Instructions to follow> The records that follow are to be transcribed in full, without their images.

Top of Provided information

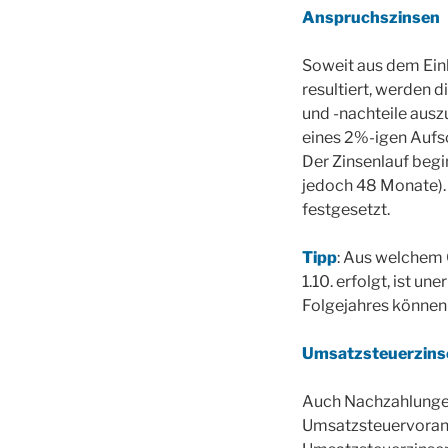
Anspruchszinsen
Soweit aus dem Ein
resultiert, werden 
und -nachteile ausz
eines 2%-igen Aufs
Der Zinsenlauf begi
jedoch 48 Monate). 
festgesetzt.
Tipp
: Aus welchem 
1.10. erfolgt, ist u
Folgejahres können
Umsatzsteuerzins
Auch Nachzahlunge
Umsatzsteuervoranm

Bottom of Provided information

Task result>
Anspruchszinsen
Soweit aus dem Ein
resultiert, werden 
und -nachteile ausz
eines 2%-igen Aufs
Der Zinsenlauf begi
jedoch 48 Monate). 
festgesetzt.
Tipp
: Aus welchem 
1.10. erfolgt, ist u
Folgejahres können
Umsatzsteuerzins
Auch Nachzahlunge
Umsatzsteuervoranm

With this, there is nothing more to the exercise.